Data to examine
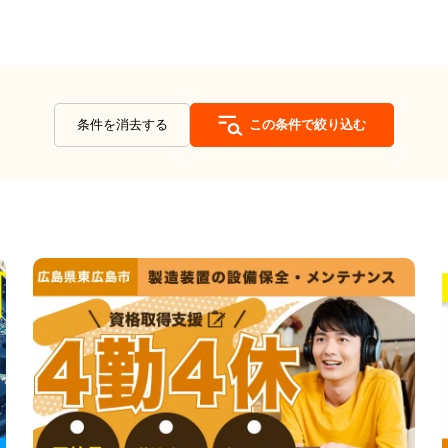
条件を消去する
この条件で絞り込む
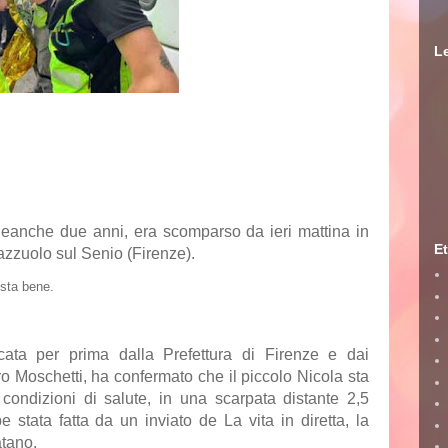
Le
 neanche due anni, era scomparso da ieri mattina in
Et
azzuolo sul Senio (Firenze).
 sta bene.
cata per prima dalla Prefettura di Firenze e dai
ero Moschetti, ha confermato che il piccolo
Nicola
sta
 condizioni di salute, in una scarpata distante 2,5
 stata fatta da un inviato de La vita in diretta, la
atano.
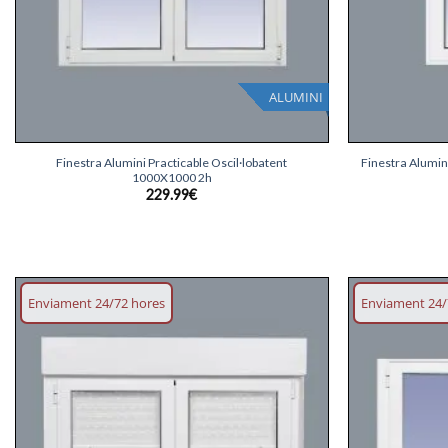
ALUMINI
+
+
Finestra Alumini Practicable Oscil·lobatent
Finestra Alumin
1000X1000 2h
229.99
€
Enviament 24/72 hores
Enviament 24/
Afegeix
llista
desitjos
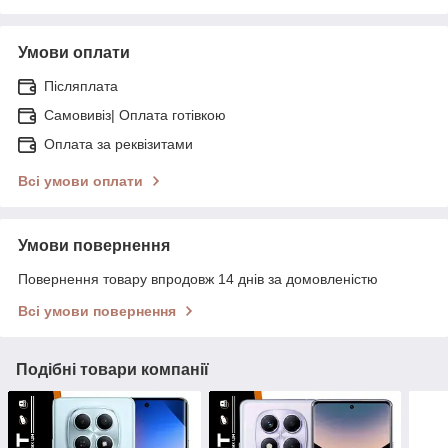
Умови оплати
Післяплата
Самовивіз| Оплата готівкою
Оплата за реквізитами
Всі умови оплати
Умови повернення
Повернення товару впродовж 14 днів за домовленістю
Всі умови повернення
Подібні товари компанії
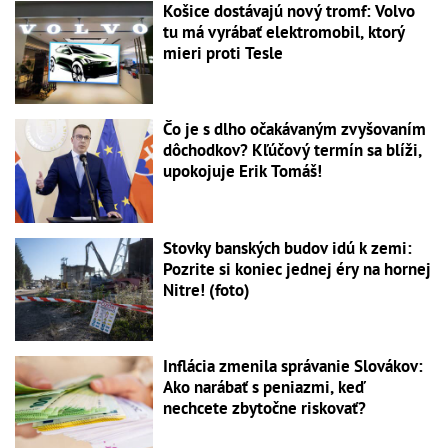
Košice dostávajú nový tromf: Volvo
tu má vyrábať elektromobil, ktorý
mieri proti Tesle
Čo je s dlho očakávaným zvyšovaním
dôchodkov? Kľúčový termín sa blíži,
upokojuje Erik Tomáš!
Stovky banských budov idú k zemi:
Pozrite si koniec jednej éry na hornej
Nitre! (foto)
Inflácia zmenila správanie Slovákov:
Ako narábať s peniazmi, keď
nechcete zbytočne riskovať?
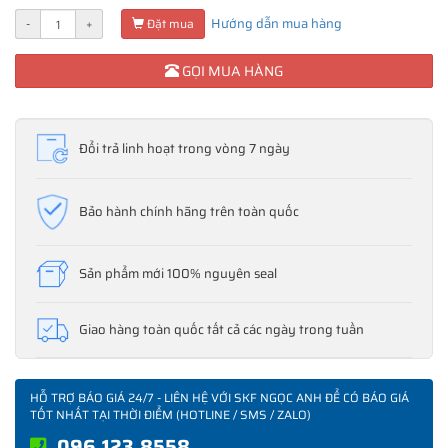
Hướng dẫn mua hàng
-
+
Đặt mua
GỌI MUA HÀNG
Đổi trả linh hoạt trong vòng 7 ngày
Bảo hành chính hãng trên toàn quốc
Sản phẩm mới 100% nguyên seal
Giao hàng toàn quốc tất cả các ngày trong tuần
HỖ TRỢ BÁO GIÁ 24/7 - LIÊN HỆ VỚI SKF NGỌC ANH ĐỂ CÓ BÁO GIÁ
TỐT NHẤT TẠI THỜI ĐIỂM (HOTLINE / SMS / ZALO)
096.123.8558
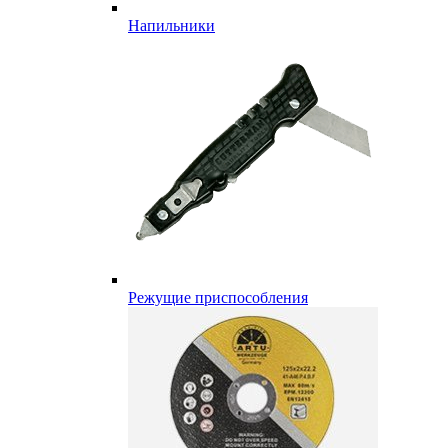
Напильники
Режущие приспособления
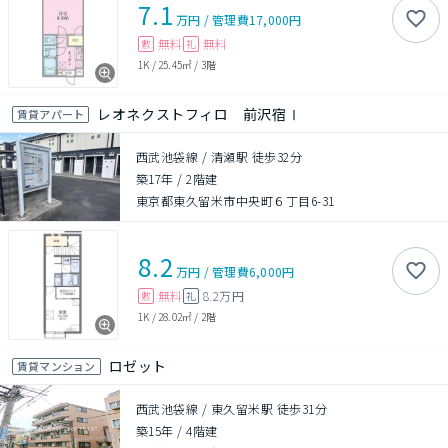
7.1
万円
/
管理費
17,000円
無料
無料
敷
礼
1K
/
25.45㎡
/
3階
レオネクストフィロ 前沢宿Ⅰ
賃貸アパート
西武池袋線 / 清瀬駅 徒歩32分
築17年
/
2階建
東京都東久留米市中央町６丁目6-31
8.2
万円
/
管理費
6,000円
無料
8.2万円
敷
礼
1K
/
28.02㎡
/
2階
ロゼット
賃貸マンション
西武池袋線 / 東久留米駅 徒歩31分
築15年
/
4階建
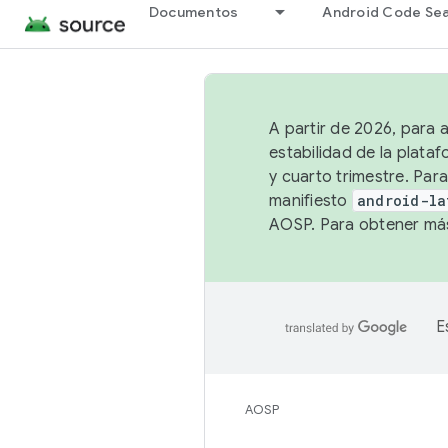
Documentos
Android Code Se
A partir de 2026, para 
estabilidad de la plata
y cuarto trimestre. Para
manifiesto
android-la
AOSP. Para obtener más
E
AOSP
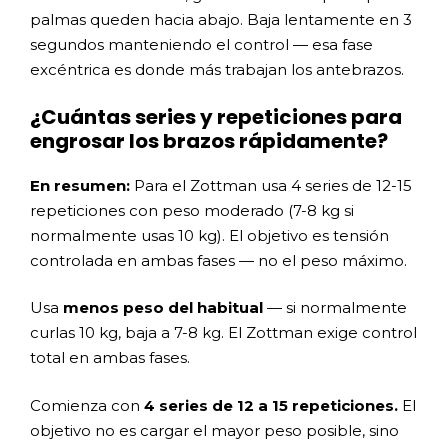
palmas queden hacia abajo. Baja lentamente en 3
segundos manteniendo el control — esa fase
excéntrica es donde más trabajan los antebrazos.
¿Cuántas series y repeticiones para
engrosar los brazos rápidamente?
En resumen:
Para el Zottman usa 4 series de 12-15
repeticiones con peso moderado (7-8 kg si
normalmente usas 10 kg). El objetivo es tensión
controlada en ambas fases — no el peso máximo.
Usa
menos peso del habitual
— si normalmente
curlas 10 kg, baja a 7-8 kg. El Zottman exige control
total en ambas fases.
Comienza con
4 series de 12 a 15 repeticiones.
El
objetivo no es cargar el mayor peso posible, sino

Task description
Would you please repeat each record exactly? Leave the pictures out.

Exercise answer
条件を消去する
この条件で絞り込む
Le
 neanche due anni, era scomparso da ieri mattina in
Et
azzuolo sul Senio (Firenze).
 sta bene.
cata per prima dalla Prefettura di Firenze e dai
ero Moschetti, ha confermato che il piccolo
Nicola
sta
 condizioni di salute, in una scarpata distante 2,5
 stata fatta da un inviato de La vita in diretta, la
atano.
ALUMINI
+
+
Finestra Alumini Practicable Oscil·lobatent
Finestra Alumin
1000X1000 2h
229.99
€
Enviament 24/72 hores
Enviament 24/
Afegeix
llista
desitjos
Умови оплати
Післяплата
Самовивіз| Оплата готівкою
Оплата за реквізитами
Всі умови оплати
Умови повернення
Повернення товару впродовж 14 днів за домовленістю
Всі умови повернення
Подібні товари компанії
Košice dostávajú nový tromf: Volvo
tu má vyrábať elektromobil, ktorý
mieri proti Tesle
Čo je s dlho očakávaným zvyšovaním
dôchodkov? Kľúčový termín sa blíži,
upokojuje Erik Tomáš!
Stovky banských budov idú k zemi:
Pozrite si koniec jednej éry na hornej
Nitre! (foto)
Inflácia zmenila správanie Slovákov:
Ako narábať s peniazmi, keď
nechcete zbytočne riskovať?
Hướng dẫn mua hàng
-
+
Đặt mua
GỌI MUA HÀNG
Đổi trả linh hoạt trong vòng 7 ngày
Bảo hành chính hãng trên toàn quốc
Sản phẩm mới 100% nguyên seal
Giao hàng toàn quốc tất cả các ngày trong tuần
HỖ TRỢ BÁO GIÁ 24/7 - LIÊN HỆ VỚI SKF NGỌC ANH ĐỂ CÓ BÁO GIÁ
TỐT NHẤT TẠI THỜI ĐIỂM (HOTLINE / SMS / ZALO)
096.123.8558
Напильники
Режущие приспособления
7.1
万円
/
管理費
17,000円
無料
無料
敷
礼
1K
/
25.45㎡
/
3階
レオネクストフィロ 前沢宿Ⅰ
賃貸アパート
西武池袋線 / 清瀬駅 徒歩32分
築17年
/
2階建
東京都東久留米市中央町６丁目6-31
8.2
万円
/
管理費
6,000円
無料
8.2万円
敷
礼
1K
/
28.02㎡
/
2階
ロゼット
賃貸マンション
西武池袋線 / 東久留米駅 徒歩31分
築15年
/
4階建
Documentos
Android Code Se
A partir de 2026, para 
estabilidad de la plata
y cuarto trimestre. Para
manifiesto
android-la
AOSP. Para obtener más
E
AOSP
palmas queden hacia abajo. Baja lentamente en 3
segundos manteniendo el control — esa fase
excéntrica es donde más trabajan los antebrazos.
¿Cuántas series y repeticiones para
engrosar los brazos rápidamente?
En resumen:
Para el Zottman usa 4 series de 12-15
repeticiones con peso moderado (7-8 kg si
normalmente usas 10 kg). El objetivo es tensión
controlada en ambas fases — no el peso máximo.
Usa
menos peso del habitual
— si normalmente
curlas 10 kg, baja a 7-8 kg. El Zottman exige control
total en ambas fases.
Comienza con
4 series de 12 a 15 repeticiones.
El
objetivo no es cargar el mayor peso posible, sino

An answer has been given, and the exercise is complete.